++++ The input ++++

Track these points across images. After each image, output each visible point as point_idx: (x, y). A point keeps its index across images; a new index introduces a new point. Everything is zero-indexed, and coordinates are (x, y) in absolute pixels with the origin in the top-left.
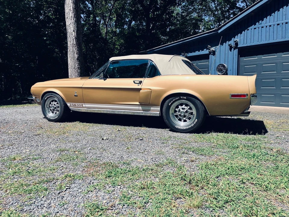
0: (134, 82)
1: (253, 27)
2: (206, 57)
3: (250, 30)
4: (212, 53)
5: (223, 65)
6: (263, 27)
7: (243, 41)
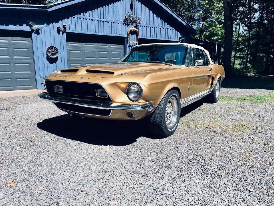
1: (78, 16)
3: (76, 18)
5: (55, 47)
6: (86, 19)
7: (71, 27)
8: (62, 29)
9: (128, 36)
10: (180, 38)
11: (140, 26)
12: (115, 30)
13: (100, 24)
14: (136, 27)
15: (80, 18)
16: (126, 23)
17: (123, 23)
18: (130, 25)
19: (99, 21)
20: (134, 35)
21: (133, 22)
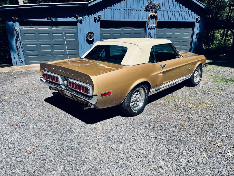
3: (108, 9)
5: (92, 32)
6: (115, 9)
7: (104, 16)
8: (98, 18)
9: (148, 20)
10: (197, 19)
11: (160, 11)
12: (138, 16)
13: (125, 12)
14: (156, 12)
15: (111, 9)
16: (147, 9)
17: (145, 10)
18: (151, 11)
19: (125, 10)
20: (154, 19)
21: (153, 8)
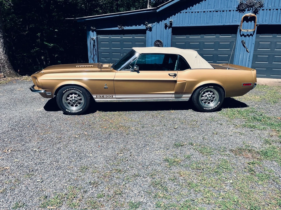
0: (169, 75)
1: (185, 11)
2: (143, 32)
3: (182, 13)
4: (149, 29)
5: (160, 41)
6: (192, 12)
7: (176, 22)
9: (241, 23)
11: (263, 10)
16: (240, 9)
17: (237, 9)
18: (246, 11)
19: (206, 12)
21: (252, 7)
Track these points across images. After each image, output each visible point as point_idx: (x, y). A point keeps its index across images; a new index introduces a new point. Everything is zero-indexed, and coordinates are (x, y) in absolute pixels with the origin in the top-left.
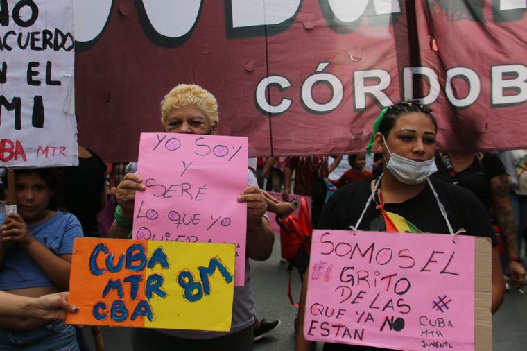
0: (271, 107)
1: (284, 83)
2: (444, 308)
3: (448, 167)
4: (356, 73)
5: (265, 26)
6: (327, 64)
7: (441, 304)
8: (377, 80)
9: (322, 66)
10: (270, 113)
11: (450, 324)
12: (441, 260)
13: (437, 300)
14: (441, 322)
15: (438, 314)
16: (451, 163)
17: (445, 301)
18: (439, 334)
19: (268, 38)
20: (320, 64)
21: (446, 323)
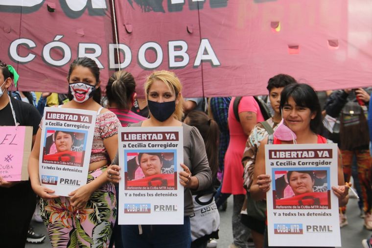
0: (19, 57)
1: (31, 44)
2: (9, 160)
3: (136, 107)
4: (80, 44)
5: (21, 7)
6: (62, 36)
7: (8, 159)
8: (93, 51)
9: (58, 37)
10: (18, 62)
11: (12, 167)
12: (10, 138)
13: (7, 157)
14: (8, 167)
15: (7, 163)
16: (138, 104)
17: (10, 157)
18: (7, 172)
19: (22, 14)
20: (57, 36)
21: (10, 166)
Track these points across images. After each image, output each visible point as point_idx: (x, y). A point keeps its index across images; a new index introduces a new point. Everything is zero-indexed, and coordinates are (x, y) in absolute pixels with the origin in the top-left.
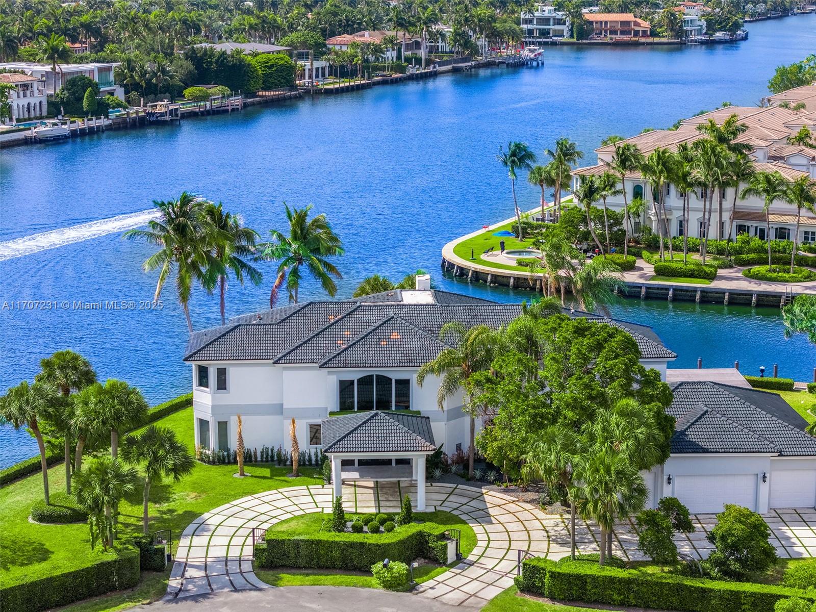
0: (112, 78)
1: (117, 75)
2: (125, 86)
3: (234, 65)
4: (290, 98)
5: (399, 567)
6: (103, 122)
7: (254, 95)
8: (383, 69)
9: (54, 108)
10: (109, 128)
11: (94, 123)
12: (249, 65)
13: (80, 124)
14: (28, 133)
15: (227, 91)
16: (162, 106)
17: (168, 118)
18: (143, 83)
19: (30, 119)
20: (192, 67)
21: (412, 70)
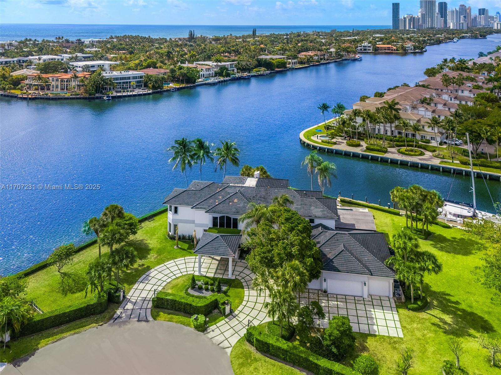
0: (234, 66)
2: (237, 68)
3: (268, 63)
4: (285, 70)
6: (228, 78)
7: (274, 70)
8: (314, 62)
9: (216, 74)
10: (230, 80)
11: (226, 79)
12: (273, 63)
13: (222, 79)
14: (206, 82)
15: (266, 70)
16: (245, 74)
17: (247, 77)
18: (242, 68)
19: (209, 77)
20: (257, 63)
21: (322, 62)
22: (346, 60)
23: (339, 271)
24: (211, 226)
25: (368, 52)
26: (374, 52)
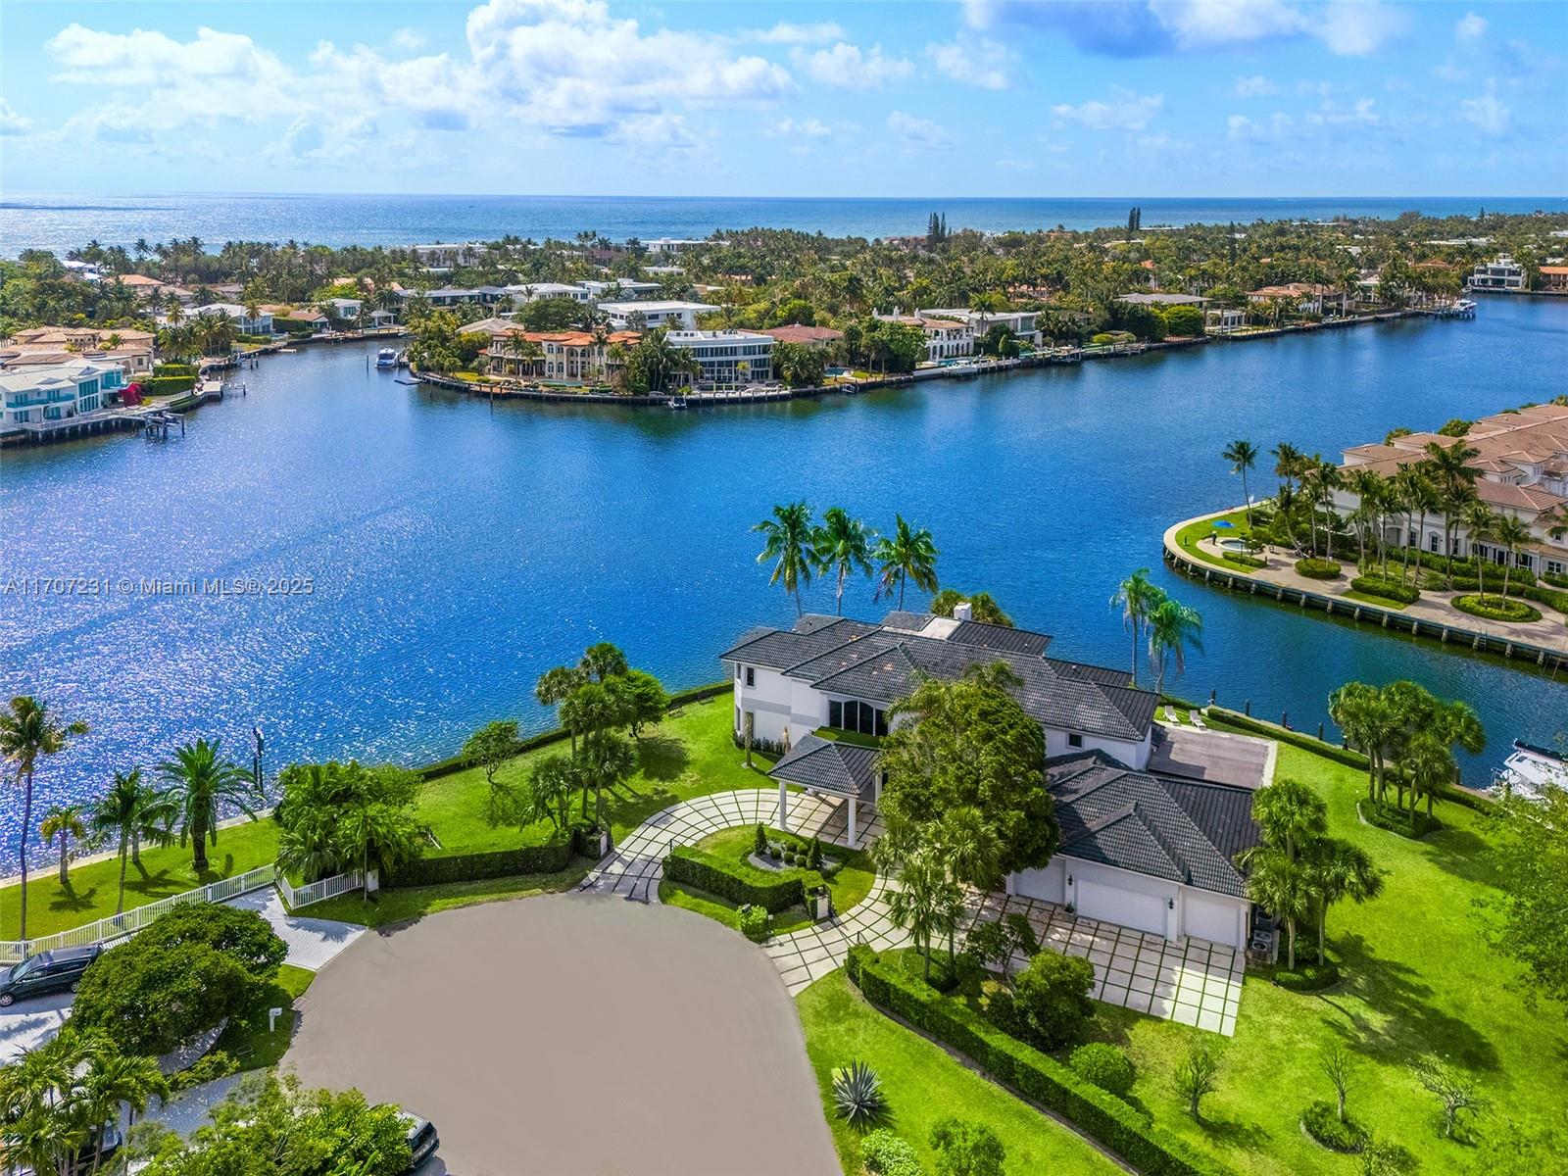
0: (1034, 325)
1: (1037, 323)
2: (1044, 331)
3: (1143, 317)
4: (1197, 343)
5: (760, 914)
6: (1011, 361)
7: (1161, 341)
8: (1301, 318)
9: (983, 348)
10: (1016, 366)
11: (1004, 362)
12: (1157, 317)
13: (992, 362)
14: (945, 370)
15: (1135, 338)
16: (1065, 350)
17: (1069, 360)
18: (1056, 331)
19: (957, 356)
20: (1108, 316)
21: (1329, 320)
22: (1417, 315)
23: (1105, 860)
24: (827, 725)
25: (1507, 293)
26: (1529, 290)
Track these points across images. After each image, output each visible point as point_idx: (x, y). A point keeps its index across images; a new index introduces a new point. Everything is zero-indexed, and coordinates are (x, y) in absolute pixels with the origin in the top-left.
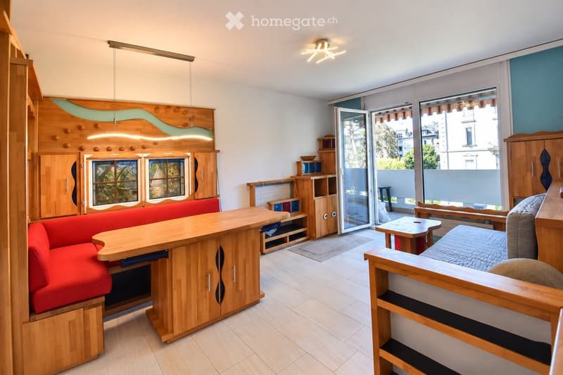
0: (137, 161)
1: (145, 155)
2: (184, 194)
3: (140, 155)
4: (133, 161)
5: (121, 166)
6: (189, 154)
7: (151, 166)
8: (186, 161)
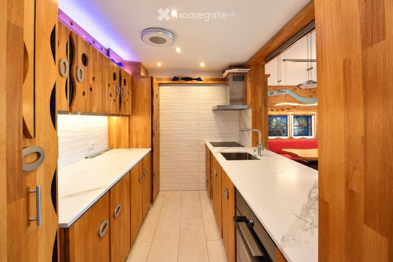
0: (287, 116)
1: (292, 113)
2: (311, 135)
3: (289, 113)
4: (285, 116)
5: (278, 119)
6: (315, 113)
7: (294, 118)
8: (313, 117)
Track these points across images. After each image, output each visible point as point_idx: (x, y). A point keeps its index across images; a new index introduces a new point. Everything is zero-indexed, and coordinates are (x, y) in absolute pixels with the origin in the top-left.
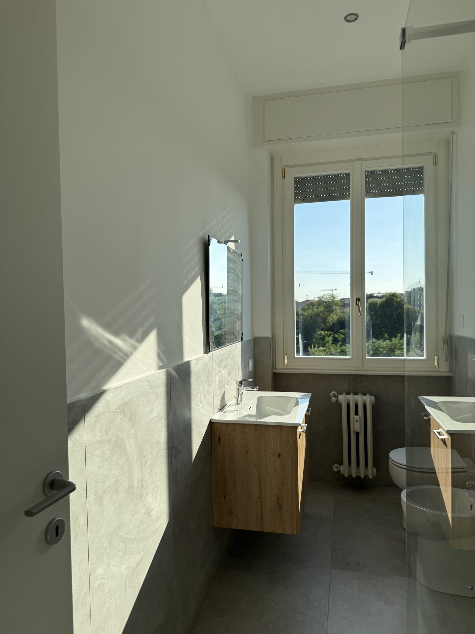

++++

Action item -
Rewrite the lines from the first one through the line with "7: (71, 27)", swapping "top-left" for "upper-left" and keeping everything else unchanged. Omit the pictures from your answer.

Task result -
Track these points across images. After each image, output each visible point as point_idx: (x, y). A point keeps its index across images; a new index introduces a new point. Everything is zero-indexed, and coordinates are (x, y) in absolute pixels with the origin in the upper-left.
0: (134, 82)
1: (253, 27)
2: (206, 57)
3: (250, 30)
4: (212, 53)
5: (223, 65)
6: (263, 27)
7: (243, 41)
1: (78, 16)
3: (76, 18)
5: (55, 47)
6: (86, 19)
7: (71, 27)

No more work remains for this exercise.